▶ **Source document**
----------------------------------------

Inspiration
At the moment there are many events platform, but they all have the disadvantage that users need to pay to post their events. For this reason, normal people that would like to organize events with friends (e.g., birthday parties, casual parties, etc.) won't use these platforms. Instead they would just use the free messagging applications like whatsapp (which is the most used in my country).
Therefore, the idea is to create a WhatsApp bot (or at least a prototype), that allows user to create simple events and share them with their friends.
What it does
- The user sends to the bot an event to be created.
- The bot creates the event and returns the link to it.
- The user can share the link with their friends
- The user can delete or lists all their events
How I built it
Architecture Overview
The application follows a serverless microservices architecture using AWS Lambda functions:
WhatsApp User → Twilio Webhook → API Gateway → Router Lambda
↓
┌─────────────┼─────────────┐
↓ ↓ ↓
Create Event List Events Delete Event
Lambda Lambda Lambda
↓ ↓ ↓
DynamoDB + S3 DynamoDB DynamoDB
Additional components:
- Get Event Lambda: Serves the React app via separate API endpoint
- React App: Hosted on S3 + CloudFront for event display
AWS Lambda
The bot uses 4 core Lambda functions plus 1 additional function for the web interface:
| Function | Trigger |
|---|---|
| Router | API Gateway POST |
| Create Event | Direct invocation |
| List Events | Direct invocation |
| Delete Event | Direct invocation |
| Get Event | API Gateway GET |
DynamoDB
- Purpose: Stores event data
S3
- Bucket 1: Event images with public read access
- Bucket 2: Static React application hosting
CloudFront Distribution
- Purpose: CDN for React application with global edge locations
Challenges I ran into
The hardest challenge I encountered was defining permissions for lambda functions and other services. Even though I managed to make the stack work in local (oldest assumptions for a developer), I had many problems once it was deployed. After a lot of time spent for debugging, I found out that the permissions were not set correctly and e.g. my router function was not able to invoke the other functions.

----------------------------------------

▶ **Data provided**
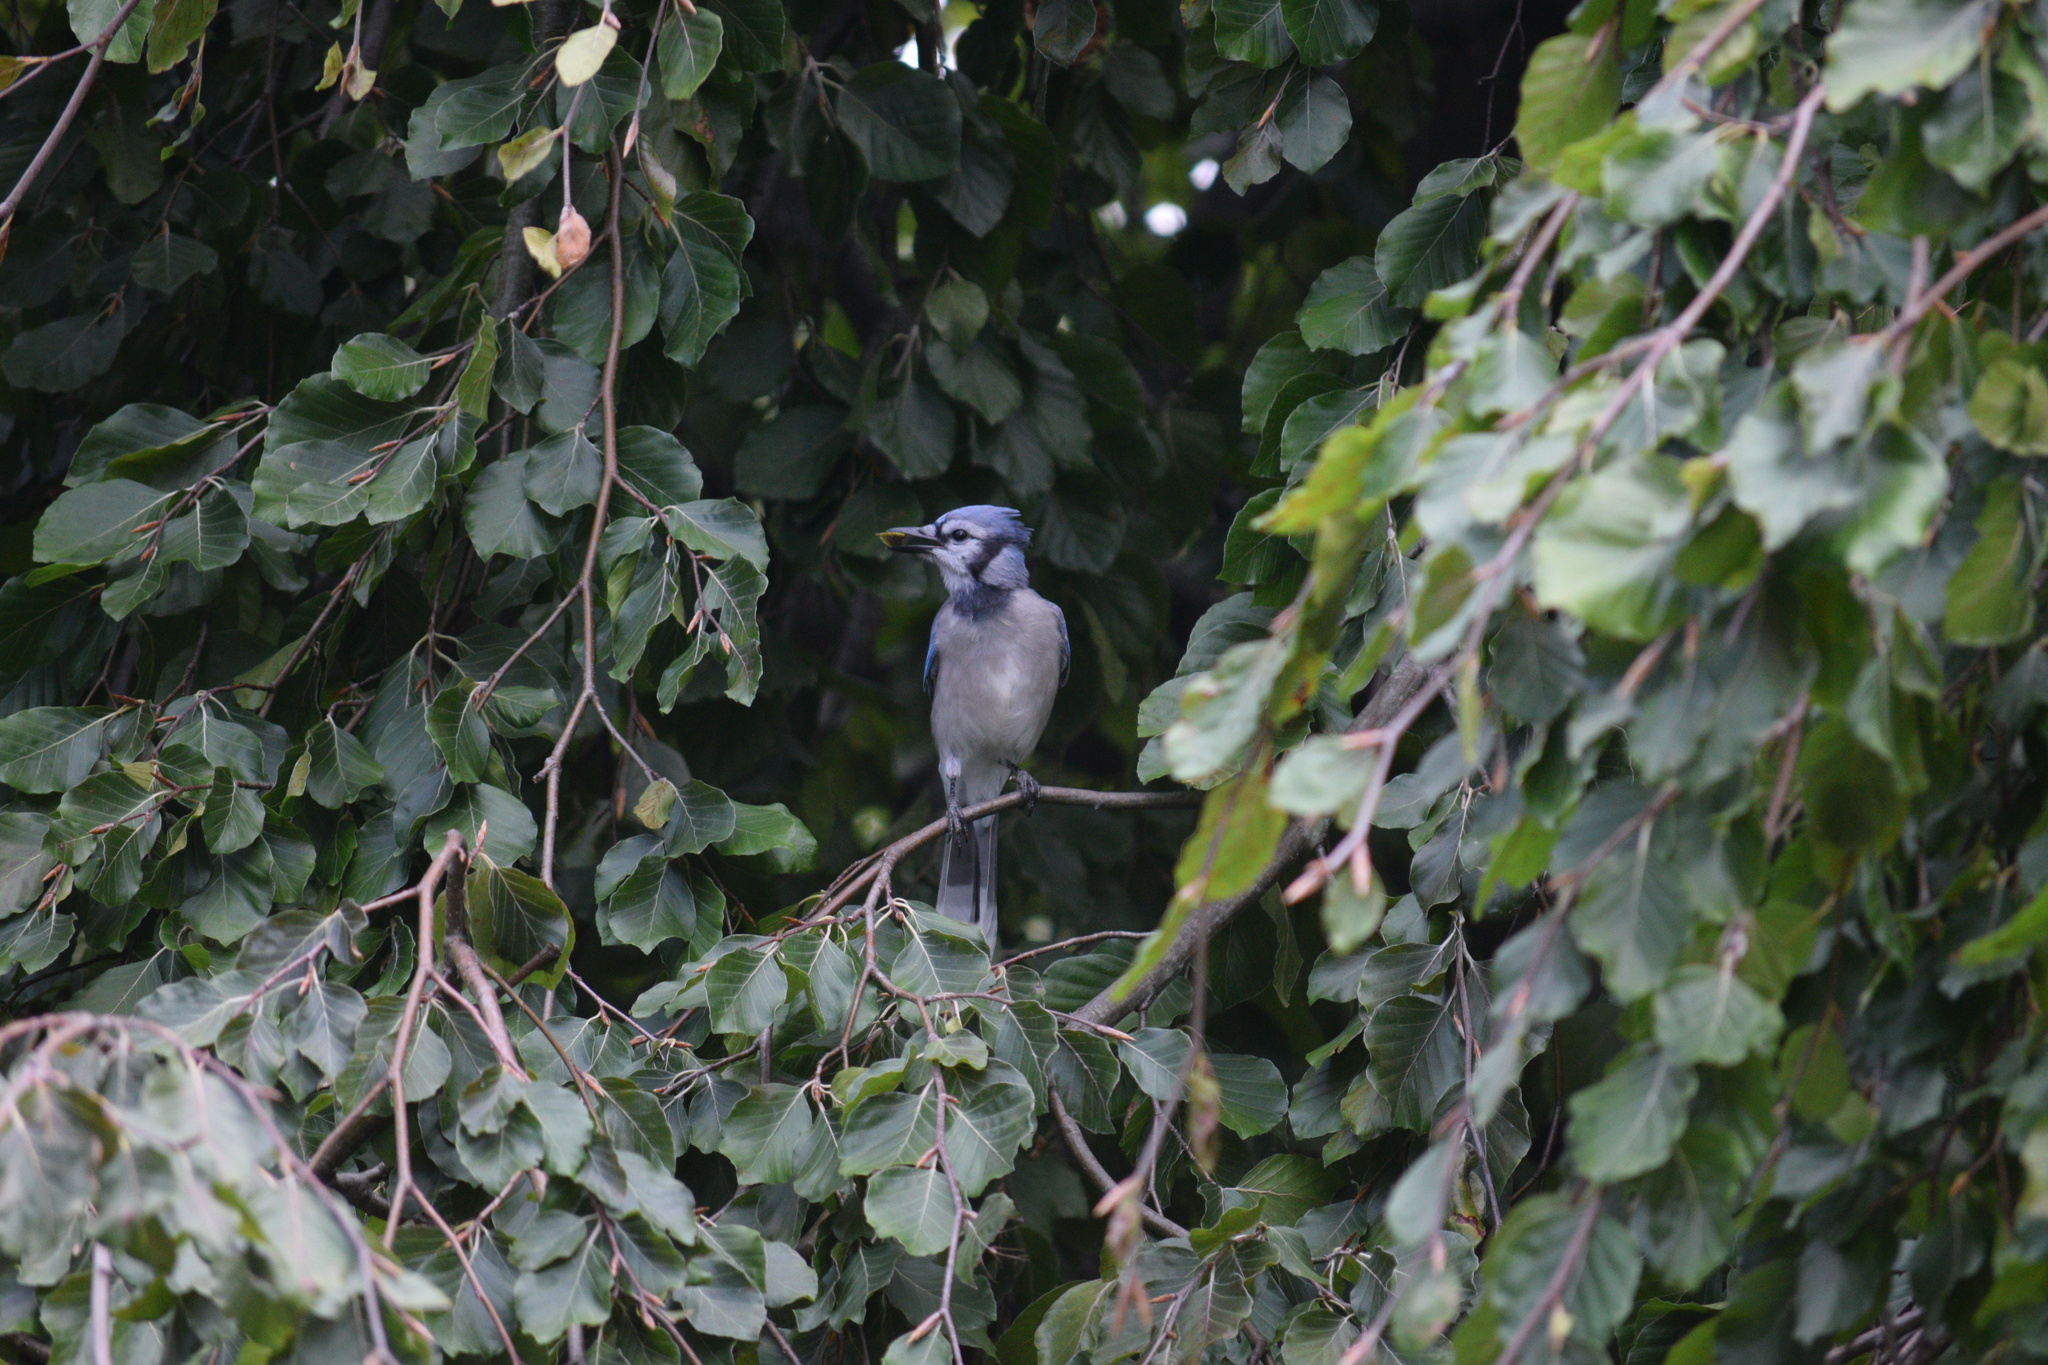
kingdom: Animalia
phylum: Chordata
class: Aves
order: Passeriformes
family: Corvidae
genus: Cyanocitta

----------------------------------------

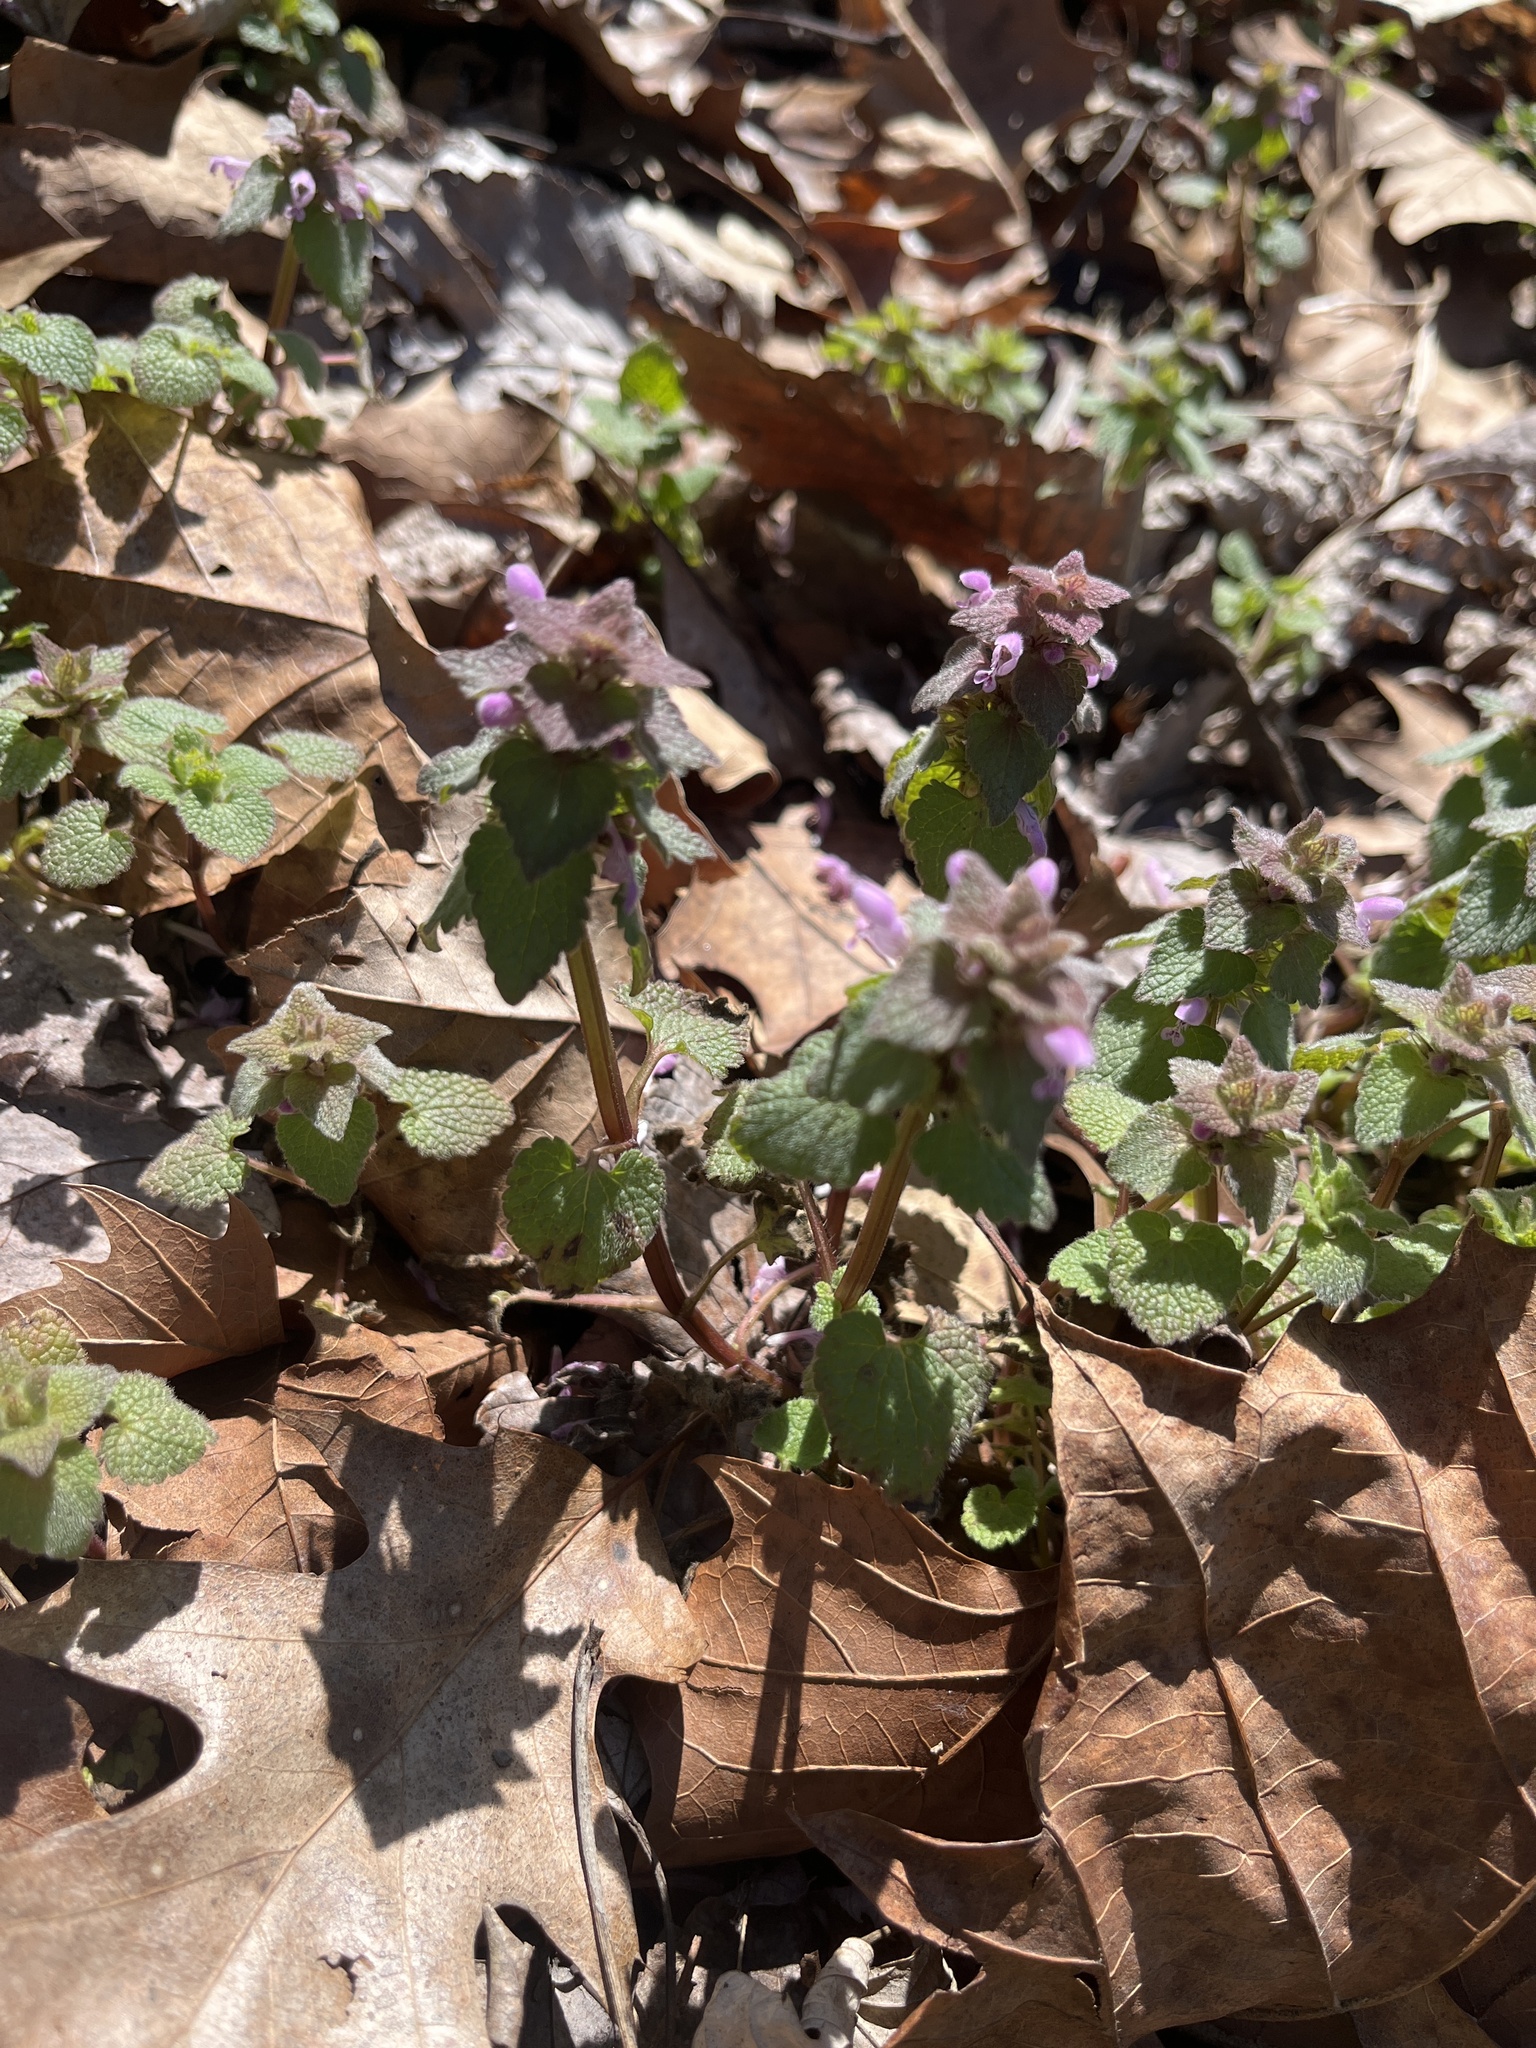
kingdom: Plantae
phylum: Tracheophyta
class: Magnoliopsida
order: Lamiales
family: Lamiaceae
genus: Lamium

----------------------------------------

▶ **Task item**
Reproduce the WhatsApp event bot write-up above word for word, starting at "Therefore, the idea" and ending at "to be created.".

▶ **Result for this task**
Therefore, the idea is to create a WhatsApp bot (or at least a prototype), that allows user to create simple events and share them with their friends.
What it does
- The user sends to the bot an event to be created.